### 抜粋本文
((
公開. 更新. 投稿者:うつ病.この記事は約4分36秒で読めます.
4,968 ビュー. カテゴリ:リーマスとNSAIDsの併用
炭酸リチウム(リーマス)との併用によりリチウム中毒を起こす薬として、NSAIDs、利尿剤、ACE阻害薬、AⅡ拮抗薬、メトロニダゾールなどがある。
特にボルタレンなどのNSAIDsは腎障害を惹起する可能性の高い薬物群であることが知られている。NSAIDs使用時に腎臓から消失する薬物の腎排泄が低下して血液中濃度の上昇から有害作用が惹起することがある。
リチウムとNSAIDsとの併用によりリチウムの血中濃度が上昇し、リチウム中毒を呈することがあり、併用時には注意する必要があるとされている。
リチウムとインドメタシン、ピロキシカム、イブプロフェン、ケトプロフェン、メフェナム酸、ナプロキセン、フェニルブタゾンなどの併用によるリチウムの副作用の発現などが報告されている。
))
### 提示情報
((
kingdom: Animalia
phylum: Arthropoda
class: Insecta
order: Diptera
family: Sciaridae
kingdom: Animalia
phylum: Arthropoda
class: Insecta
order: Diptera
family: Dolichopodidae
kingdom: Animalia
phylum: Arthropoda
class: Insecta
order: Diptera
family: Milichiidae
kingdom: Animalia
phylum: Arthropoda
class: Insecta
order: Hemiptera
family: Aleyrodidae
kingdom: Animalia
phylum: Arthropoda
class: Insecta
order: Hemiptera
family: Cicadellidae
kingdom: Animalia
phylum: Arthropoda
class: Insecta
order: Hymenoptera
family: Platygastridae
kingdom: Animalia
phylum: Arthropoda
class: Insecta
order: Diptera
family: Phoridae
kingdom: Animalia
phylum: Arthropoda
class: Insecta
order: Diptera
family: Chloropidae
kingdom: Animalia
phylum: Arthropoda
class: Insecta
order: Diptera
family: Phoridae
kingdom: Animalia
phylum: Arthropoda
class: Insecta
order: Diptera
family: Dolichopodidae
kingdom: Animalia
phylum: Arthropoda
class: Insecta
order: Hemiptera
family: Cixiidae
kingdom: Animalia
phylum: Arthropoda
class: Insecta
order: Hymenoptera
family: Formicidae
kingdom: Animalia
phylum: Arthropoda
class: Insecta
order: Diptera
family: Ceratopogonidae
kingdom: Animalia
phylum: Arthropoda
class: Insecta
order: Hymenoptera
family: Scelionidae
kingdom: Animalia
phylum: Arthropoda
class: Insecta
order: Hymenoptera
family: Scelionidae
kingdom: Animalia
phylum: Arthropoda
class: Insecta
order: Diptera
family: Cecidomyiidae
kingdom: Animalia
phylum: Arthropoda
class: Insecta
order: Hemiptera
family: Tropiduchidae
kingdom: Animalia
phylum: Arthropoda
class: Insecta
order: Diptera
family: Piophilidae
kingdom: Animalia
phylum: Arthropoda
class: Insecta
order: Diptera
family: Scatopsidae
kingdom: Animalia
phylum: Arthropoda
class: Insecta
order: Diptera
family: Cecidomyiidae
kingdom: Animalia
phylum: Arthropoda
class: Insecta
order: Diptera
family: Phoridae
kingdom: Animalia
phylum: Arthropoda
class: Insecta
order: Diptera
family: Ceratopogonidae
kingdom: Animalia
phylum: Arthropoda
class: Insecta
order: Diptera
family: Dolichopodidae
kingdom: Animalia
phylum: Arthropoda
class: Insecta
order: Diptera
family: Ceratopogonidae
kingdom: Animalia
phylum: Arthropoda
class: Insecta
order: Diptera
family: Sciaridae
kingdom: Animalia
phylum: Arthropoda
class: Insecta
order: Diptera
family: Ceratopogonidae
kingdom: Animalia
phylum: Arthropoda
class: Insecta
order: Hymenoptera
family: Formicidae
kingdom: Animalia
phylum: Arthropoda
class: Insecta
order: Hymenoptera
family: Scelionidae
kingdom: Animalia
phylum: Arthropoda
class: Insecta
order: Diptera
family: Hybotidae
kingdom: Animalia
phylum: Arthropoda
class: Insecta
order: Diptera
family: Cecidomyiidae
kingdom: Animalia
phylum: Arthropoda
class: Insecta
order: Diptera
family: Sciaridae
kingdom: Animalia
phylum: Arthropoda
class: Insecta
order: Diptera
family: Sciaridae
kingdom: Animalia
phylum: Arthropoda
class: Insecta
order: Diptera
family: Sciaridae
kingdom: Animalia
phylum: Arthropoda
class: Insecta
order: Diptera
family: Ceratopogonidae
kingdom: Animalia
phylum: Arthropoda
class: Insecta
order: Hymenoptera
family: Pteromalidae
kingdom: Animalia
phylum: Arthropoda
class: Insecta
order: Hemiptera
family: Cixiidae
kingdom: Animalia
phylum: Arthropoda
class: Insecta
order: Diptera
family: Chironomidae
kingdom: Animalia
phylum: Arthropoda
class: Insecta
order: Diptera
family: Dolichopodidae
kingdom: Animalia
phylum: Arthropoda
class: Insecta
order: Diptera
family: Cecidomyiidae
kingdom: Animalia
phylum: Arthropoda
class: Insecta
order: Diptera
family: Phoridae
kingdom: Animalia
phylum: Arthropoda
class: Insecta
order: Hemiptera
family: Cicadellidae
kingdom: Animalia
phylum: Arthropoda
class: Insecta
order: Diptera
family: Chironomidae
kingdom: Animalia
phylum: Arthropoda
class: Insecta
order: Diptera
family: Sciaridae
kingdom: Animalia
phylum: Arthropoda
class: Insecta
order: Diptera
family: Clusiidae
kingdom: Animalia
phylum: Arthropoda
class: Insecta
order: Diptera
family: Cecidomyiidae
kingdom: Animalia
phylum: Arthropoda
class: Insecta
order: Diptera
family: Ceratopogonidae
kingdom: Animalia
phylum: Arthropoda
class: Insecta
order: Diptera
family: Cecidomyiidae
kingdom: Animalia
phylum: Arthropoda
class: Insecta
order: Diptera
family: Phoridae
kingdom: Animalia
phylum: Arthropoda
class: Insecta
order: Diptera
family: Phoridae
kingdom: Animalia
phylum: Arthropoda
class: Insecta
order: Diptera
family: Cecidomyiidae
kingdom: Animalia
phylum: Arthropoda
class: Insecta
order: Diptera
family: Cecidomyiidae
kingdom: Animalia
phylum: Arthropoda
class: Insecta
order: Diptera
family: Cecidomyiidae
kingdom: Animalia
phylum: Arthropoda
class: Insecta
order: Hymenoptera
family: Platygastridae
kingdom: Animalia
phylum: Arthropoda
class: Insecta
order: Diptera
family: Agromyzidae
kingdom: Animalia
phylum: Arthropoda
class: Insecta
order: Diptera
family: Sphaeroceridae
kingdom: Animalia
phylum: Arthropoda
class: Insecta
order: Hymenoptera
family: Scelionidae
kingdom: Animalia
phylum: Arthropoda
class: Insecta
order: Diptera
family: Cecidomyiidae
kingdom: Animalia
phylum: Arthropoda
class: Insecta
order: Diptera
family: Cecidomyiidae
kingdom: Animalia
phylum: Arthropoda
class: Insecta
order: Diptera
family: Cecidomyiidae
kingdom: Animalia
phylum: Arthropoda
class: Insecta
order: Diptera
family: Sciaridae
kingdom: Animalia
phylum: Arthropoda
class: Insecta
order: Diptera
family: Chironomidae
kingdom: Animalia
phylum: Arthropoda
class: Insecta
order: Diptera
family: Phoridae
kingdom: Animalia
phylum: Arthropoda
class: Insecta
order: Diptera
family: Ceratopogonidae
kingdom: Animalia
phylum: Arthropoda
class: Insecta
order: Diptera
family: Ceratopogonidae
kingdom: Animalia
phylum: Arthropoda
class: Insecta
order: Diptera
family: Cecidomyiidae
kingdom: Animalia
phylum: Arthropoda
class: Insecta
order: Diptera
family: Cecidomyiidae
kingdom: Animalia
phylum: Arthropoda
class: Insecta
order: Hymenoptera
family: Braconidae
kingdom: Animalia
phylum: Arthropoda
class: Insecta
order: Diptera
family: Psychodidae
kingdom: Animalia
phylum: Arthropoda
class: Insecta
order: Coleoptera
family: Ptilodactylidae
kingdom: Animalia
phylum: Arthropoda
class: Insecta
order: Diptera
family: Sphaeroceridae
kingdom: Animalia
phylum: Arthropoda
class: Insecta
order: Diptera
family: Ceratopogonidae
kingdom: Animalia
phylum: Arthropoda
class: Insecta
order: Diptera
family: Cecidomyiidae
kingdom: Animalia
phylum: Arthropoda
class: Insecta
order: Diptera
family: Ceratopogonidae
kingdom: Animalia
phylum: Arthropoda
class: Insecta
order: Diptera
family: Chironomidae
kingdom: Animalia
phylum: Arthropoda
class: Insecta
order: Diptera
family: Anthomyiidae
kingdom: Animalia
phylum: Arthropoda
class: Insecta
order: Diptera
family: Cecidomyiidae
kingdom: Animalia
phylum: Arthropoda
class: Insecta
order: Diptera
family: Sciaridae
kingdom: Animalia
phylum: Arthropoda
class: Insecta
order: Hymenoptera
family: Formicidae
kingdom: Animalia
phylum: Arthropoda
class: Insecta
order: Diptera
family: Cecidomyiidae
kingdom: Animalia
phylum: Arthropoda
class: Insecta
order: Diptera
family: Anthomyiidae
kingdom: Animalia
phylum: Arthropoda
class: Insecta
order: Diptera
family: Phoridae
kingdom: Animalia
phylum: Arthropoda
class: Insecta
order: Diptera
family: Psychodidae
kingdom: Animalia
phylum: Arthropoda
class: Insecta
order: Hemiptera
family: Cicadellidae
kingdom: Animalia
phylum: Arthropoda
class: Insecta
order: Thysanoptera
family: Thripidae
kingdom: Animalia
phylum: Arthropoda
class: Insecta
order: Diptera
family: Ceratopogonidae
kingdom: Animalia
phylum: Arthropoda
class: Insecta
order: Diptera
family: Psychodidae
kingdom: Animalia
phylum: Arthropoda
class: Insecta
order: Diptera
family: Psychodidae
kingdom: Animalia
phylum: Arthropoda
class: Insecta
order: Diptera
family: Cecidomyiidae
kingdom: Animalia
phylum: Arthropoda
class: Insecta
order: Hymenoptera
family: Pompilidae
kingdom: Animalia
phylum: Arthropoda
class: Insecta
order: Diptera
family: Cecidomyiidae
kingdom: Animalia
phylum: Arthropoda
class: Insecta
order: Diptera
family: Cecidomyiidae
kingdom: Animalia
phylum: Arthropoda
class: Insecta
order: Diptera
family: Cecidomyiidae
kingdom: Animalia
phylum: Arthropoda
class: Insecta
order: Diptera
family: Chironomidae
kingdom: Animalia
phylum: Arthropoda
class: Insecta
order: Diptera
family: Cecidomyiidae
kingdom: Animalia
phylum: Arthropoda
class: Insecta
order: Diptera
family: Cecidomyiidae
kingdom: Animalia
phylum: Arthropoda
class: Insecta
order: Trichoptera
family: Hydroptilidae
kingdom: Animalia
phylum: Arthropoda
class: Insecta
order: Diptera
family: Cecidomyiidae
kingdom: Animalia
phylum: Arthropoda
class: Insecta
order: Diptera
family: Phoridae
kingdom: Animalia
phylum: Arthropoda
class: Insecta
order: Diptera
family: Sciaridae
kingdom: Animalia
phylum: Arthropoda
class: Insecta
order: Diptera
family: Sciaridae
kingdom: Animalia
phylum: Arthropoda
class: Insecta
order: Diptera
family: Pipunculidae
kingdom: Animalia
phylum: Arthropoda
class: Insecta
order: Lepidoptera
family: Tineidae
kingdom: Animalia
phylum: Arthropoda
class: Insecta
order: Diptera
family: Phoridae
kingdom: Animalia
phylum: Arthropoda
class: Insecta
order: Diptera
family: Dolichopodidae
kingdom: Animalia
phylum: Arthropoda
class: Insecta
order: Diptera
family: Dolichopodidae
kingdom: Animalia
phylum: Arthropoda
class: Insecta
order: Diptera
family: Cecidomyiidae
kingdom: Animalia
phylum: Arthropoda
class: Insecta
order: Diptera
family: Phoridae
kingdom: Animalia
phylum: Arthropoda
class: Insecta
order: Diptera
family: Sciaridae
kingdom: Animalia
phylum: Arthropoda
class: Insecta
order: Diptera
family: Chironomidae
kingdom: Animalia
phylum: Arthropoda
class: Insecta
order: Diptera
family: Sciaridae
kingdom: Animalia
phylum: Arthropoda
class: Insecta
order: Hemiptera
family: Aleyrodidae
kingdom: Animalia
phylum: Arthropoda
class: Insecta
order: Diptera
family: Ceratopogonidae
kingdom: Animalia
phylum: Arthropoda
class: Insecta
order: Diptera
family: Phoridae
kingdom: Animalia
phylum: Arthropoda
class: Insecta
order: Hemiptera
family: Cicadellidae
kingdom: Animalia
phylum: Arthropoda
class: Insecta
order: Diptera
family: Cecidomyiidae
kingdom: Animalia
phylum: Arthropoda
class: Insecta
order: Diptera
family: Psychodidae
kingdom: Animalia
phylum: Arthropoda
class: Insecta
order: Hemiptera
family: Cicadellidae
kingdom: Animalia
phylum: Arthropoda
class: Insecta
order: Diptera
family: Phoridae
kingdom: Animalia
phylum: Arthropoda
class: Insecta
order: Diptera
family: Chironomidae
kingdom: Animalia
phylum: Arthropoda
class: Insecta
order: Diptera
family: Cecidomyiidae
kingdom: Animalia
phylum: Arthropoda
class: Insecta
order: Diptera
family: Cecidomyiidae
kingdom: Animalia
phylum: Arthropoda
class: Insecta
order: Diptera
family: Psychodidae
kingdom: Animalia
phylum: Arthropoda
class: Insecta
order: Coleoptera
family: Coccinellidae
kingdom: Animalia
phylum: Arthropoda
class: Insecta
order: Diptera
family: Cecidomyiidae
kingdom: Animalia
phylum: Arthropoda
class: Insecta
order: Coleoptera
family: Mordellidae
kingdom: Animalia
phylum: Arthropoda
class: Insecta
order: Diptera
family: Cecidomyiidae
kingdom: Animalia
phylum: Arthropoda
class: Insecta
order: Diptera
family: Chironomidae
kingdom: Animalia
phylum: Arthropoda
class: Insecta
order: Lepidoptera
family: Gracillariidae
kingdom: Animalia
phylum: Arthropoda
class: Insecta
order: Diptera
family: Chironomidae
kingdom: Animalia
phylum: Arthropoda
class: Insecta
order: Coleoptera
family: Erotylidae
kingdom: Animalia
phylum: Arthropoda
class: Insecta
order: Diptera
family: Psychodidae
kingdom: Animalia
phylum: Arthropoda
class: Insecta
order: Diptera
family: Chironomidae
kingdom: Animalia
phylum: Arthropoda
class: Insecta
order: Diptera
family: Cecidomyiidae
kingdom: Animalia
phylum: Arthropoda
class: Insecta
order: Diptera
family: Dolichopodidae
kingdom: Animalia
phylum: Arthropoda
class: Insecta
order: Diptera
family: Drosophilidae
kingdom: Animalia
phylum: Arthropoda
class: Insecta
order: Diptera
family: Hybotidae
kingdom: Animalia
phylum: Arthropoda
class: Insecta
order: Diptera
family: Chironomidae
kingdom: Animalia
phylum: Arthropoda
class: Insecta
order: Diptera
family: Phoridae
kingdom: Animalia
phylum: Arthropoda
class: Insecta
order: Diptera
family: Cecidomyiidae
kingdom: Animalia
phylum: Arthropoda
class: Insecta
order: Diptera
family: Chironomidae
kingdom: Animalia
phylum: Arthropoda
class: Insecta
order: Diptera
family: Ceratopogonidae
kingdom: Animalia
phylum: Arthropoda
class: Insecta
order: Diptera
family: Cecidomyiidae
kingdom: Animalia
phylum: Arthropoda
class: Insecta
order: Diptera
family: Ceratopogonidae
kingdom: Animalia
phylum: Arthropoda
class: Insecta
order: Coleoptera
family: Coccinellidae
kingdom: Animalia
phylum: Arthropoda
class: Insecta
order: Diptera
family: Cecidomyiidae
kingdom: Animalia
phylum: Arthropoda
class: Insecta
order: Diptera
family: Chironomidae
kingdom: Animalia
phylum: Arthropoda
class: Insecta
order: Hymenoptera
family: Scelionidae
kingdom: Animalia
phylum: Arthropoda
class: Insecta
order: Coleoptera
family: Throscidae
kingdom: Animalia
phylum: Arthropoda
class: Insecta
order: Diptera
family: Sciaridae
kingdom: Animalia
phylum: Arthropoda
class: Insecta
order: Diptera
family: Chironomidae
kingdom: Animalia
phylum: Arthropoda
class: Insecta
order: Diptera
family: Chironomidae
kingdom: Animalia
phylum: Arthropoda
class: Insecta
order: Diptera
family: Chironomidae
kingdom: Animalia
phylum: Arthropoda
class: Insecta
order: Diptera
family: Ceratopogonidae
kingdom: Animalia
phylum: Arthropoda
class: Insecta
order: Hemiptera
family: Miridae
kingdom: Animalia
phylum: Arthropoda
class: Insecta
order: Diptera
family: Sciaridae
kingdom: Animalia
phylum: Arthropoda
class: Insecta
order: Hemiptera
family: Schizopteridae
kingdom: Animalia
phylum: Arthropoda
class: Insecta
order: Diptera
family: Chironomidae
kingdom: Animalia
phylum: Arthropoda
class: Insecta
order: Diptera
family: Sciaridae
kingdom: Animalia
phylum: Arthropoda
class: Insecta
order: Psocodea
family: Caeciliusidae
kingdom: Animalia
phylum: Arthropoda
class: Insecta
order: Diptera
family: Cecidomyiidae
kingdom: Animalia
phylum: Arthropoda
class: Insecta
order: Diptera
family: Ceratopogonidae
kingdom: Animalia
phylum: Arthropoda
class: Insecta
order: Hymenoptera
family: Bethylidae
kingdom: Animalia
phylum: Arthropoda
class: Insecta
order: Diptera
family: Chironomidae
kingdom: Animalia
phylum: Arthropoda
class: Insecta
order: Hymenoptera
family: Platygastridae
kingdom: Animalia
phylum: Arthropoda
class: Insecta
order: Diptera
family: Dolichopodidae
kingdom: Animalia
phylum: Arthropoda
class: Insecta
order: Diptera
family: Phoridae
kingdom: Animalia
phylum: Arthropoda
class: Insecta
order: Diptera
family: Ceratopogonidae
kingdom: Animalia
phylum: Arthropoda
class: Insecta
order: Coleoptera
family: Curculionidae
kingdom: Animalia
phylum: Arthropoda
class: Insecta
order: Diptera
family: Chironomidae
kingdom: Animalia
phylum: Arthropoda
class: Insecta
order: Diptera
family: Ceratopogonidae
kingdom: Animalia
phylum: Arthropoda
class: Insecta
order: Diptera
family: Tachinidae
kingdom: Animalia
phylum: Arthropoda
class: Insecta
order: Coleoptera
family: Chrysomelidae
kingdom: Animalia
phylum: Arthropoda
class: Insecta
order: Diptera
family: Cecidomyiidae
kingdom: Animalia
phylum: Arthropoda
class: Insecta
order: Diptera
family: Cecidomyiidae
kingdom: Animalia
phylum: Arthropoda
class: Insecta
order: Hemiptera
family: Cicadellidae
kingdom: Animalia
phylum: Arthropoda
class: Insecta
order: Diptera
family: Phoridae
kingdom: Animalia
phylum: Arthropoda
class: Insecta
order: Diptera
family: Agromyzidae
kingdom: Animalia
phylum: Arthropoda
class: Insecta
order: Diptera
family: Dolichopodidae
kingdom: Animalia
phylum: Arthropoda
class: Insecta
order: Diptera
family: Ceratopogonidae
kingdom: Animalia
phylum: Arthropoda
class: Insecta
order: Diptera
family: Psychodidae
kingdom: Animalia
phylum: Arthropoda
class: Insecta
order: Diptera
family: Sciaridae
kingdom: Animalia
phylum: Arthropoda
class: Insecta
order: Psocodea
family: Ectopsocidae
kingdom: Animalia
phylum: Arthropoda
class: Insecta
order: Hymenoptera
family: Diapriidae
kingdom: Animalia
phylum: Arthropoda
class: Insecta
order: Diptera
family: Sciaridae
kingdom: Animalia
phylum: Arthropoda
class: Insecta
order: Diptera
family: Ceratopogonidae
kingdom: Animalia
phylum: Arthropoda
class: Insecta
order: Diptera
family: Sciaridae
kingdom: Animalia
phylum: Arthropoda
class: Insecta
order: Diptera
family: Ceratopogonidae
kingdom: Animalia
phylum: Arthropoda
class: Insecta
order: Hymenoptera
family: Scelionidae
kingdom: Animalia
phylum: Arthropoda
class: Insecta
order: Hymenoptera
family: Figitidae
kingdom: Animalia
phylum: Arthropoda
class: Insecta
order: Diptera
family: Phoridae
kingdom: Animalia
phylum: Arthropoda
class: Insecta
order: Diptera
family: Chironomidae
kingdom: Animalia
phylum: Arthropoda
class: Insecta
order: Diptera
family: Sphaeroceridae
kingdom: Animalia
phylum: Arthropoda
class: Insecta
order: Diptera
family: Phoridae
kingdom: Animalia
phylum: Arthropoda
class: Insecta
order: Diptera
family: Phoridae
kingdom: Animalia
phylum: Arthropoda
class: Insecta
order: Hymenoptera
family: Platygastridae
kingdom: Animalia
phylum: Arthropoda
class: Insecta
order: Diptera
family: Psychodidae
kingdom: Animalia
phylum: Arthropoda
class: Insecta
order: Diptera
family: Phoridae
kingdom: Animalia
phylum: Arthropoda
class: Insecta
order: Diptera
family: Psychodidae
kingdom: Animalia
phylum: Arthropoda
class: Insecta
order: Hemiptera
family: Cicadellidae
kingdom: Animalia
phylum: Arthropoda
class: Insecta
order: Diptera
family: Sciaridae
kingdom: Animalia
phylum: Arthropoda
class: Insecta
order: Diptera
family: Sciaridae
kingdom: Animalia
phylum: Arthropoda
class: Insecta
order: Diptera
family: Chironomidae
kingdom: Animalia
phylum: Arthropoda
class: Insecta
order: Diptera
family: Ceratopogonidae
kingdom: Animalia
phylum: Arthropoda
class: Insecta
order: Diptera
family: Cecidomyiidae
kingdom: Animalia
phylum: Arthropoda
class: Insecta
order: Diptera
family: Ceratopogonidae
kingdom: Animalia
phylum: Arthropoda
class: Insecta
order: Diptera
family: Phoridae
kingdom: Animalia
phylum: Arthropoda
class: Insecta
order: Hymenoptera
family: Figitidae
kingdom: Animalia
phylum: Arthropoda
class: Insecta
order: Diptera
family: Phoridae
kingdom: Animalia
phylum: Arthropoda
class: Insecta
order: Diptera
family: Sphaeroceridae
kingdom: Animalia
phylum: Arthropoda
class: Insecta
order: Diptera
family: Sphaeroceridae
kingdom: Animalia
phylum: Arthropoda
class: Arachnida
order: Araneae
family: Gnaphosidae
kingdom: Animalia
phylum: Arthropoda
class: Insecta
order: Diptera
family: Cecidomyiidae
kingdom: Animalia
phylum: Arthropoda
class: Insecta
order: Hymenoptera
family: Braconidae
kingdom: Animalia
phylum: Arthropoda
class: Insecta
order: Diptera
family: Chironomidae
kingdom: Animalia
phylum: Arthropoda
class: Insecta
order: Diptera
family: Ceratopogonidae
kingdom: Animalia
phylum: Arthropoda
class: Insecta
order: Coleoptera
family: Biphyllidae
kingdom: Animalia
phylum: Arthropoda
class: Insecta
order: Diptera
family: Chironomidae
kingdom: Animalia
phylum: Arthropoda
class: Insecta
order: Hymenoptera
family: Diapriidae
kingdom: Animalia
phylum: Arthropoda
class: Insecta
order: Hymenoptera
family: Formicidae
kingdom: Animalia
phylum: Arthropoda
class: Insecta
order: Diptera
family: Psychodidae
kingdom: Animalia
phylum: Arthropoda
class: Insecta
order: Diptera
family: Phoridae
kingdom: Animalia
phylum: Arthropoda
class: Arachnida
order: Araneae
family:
))
### 問題と課題
**a.** リチウムとNSAIDsの併用についての文章の内容に、次の(i)〜(iii)が合っているかどうかを答えよ。それぞれ「はい」か「いいえ」で答え、判断の決め手となる本文の語句をそのまま引用すること。
(i) NSAIDsは腎障害を引き起こす可能性の高い薬物群だとされている。
(ii) リチウムとNSAIDsを併用すると、リチウムの血中濃度が下がる。
(iii) メトロニダゾールは、リーマスとの併用でリチウム中毒を起こす薬の一つに挙げられている。
**b.** リチウムとNSAIDsの併用についての文章を、最後の文の後から引き継ぎ、続きを書け。
リストは、リチウムとNSAIDsの併用についての文章とは別の資料である。

### 解答欄
**a.**
(i) はい。「特にボルタレンなどのNSAIDsは腎障害を惹起する可能性の高い薬物群であることが知られている。」
(ii) いいえ。「リチウムとNSAIDsとの併用によりリチウムの血中濃度が上昇し」
(iii) はい。「NSAIDs、利尿剤、ACE阻害薬、AⅡ拮抗薬、メトロニダゾールなどがある。」

**b.**
一方、スリンダクは血清中リチウム濃度を減弱させるか変化を与えないと報告されている。
またアスピリン、サリチル酸ナトリウムはリチウムとの相互作用はないといわれている。
NSAIDsはプロスタグランジン合成阻害作用をもち、薬理作用としては、抗炎症作用とともにプロスタグランジン系を介して、血管収縮作用を有している。
つまり、腎臓でプロスタグランジン合成を阻害して、腎血流の低下、糸球体濾過速度・血管の透過性を変化させたり、腎の水分および電解質(ナトリウムやカリウム)の代謝に影響する可能性がある。
これらの作用は結果としてリチウムクリアランスの低下を招き、血清からの尿中へのリチウム排泄を減らし、血清リチウム濃度を上昇させることになる。
さらにリチウムの投与そのものが腎プロスタグランジンの増加状態をもたらし、その際のNSAIDs併用が、少量でも腎機能に大きな影響を与えるという可能性も指摘されている。
しかし、アスピリンは腎のプロスタグランジン合成をかなりの程度阻害するが血清中リチウム濃度に影響を与えないことから説明のつかない部分も存在する。
リチウム中毒と水分補給
リチウムは吸収後無機イオンとなるため代謝を受けず、大部分は腎から排泄される。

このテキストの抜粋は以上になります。